Cambiano l’ambito di applicazione e i requisiti di carattere soggettivo. Dal 18 luglio non si può più ricorrere al lavoro a chiamata per periodi predeterminati nell’arco della settimana, del mese o dell’anno, ma con la circolare n.18 il Ministero chiarisce che se è previsto dal CCNL è possibile. E’ ammessa la stipula di un contratto di lavoro intermittente “con soggetti con più di 55 anni (prima erano 45 anni) o con meno di 24 (prima 25 anni), fermo restando in tal caso che le prestazioni contrattuali devono essere svolte entro il 25.mo anno”. Il giovane deve cessare il lavoro intermittente il giorno prima del suo 25.mo compleanno.
Resta l’obbligo della forma scritta con l’indicazione della durata e del tipo di stipulazione, dell’indicazione del vincolo o meno della risposta alla chiamata, della consegna della busta paga.
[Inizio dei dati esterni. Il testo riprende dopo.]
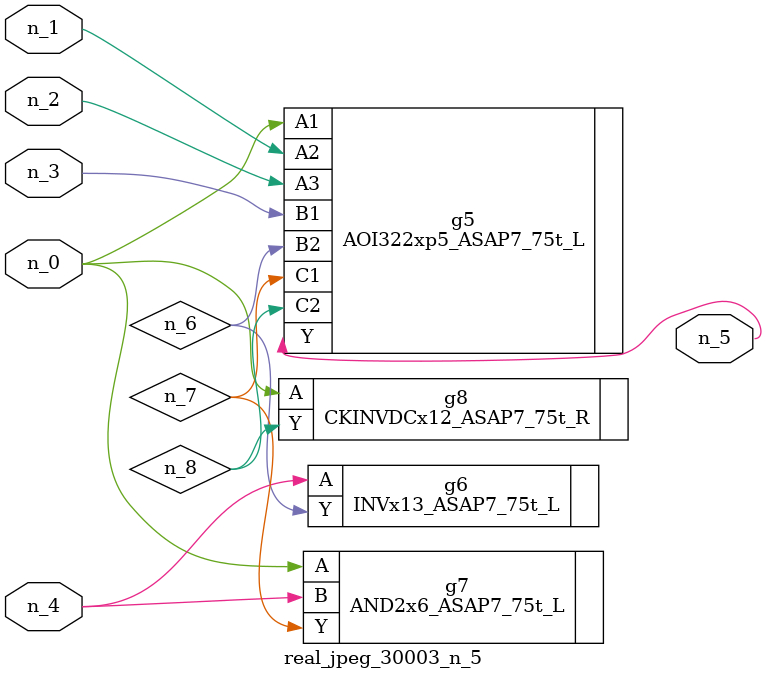
<source format=v>
module real_jpeg_30003_n_5 (n_4, n_0, n_1, n_2, n_3, n_5);

input n_4;
input n_0;
input n_1;
input n_2;
input n_3;

output n_5;

wire n_8;
wire n_6;
wire n_7;

AOI322xp5_ASAP7_75t_L g5 ( 
.A1(n_0),
.A2(n_1),
.A3(n_2),
.B1(n_3),
.B2(n_6),
.C1(n_7),
.C2(n_8),
.Y(n_5)
);

AND2x6_ASAP7_75t_L g7 ( 
.A(n_0),
.B(n_4),
.Y(n_7)
);

CKINVDCx12_ASAP7_75t_R g8 ( 
.A(n_0),
.Y(n_8)
);

INVx13_ASAP7_75t_L g6 ( 
.A(n_4),
.Y(n_6)
);


endmodule
</source>
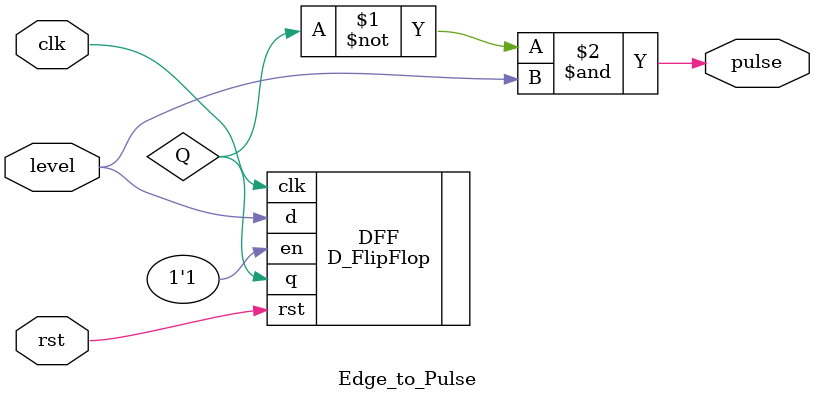
<source format=sv>
`timescale 1ns / 1ps


module Edge_to_Pulse(output pulse,
                    input logic clk,rst, level
    );
wire Q;
D_FlipFlop DFF(.q(Q), .clk(clk) , .rst(rst), .en(1'b1), .d(level));  
and a1(pulse,~Q,level);
endmodule

</source>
Viene introdotto l’obbligo di comunicazione alla Direzione territoriale del lavoro (DTL) competente della durata della prestazione lavorativa o di un ciclo integrato di prestazioni di durata non superiore a 30 giorni mediante sms, fax o e-mail.  Dal 1° ottobre attraverso il canale online disponibile anche da strumenti mobili. La violazione comporta sanzioni da 400 a 2400 euro per ogni lavoratore per cui è stata omessa la denuncia. Il ministero è dovuto intervenire più volte con note e circolari per sbrogliare la matassa dei canali di comunicazione. La cosa chiara è che i giorni lavorati devono coincidere con quelli preventivamente comunicati: la mancanza di eventuali modifiche, comporterà l’erogazione della retribuzione e dei relativi oneri contributivi, oltre alla sanzione per la mancata comunicazione preventiva.
I contratti già in essere prima del 18 luglio incompatibili con le nuove norme, cesseranno di produrre effetti dal 17 luglio 2013.
In caso di licenziamento? Dal 1° gennaio 2013  per l’Aspi sono richiesti almeno 2 anni di anzianità assicurativa e 52 settimane di contribuzione nel biennio precedente l’inizio del periodo di disoccupazione; per la mini-Aspi almeno 13 settimane di contribuzione di attività lavorativa negli ultimi 12 mesi. Ma approfondiremo in seguito come cambiano gli ammortizzatori sociali.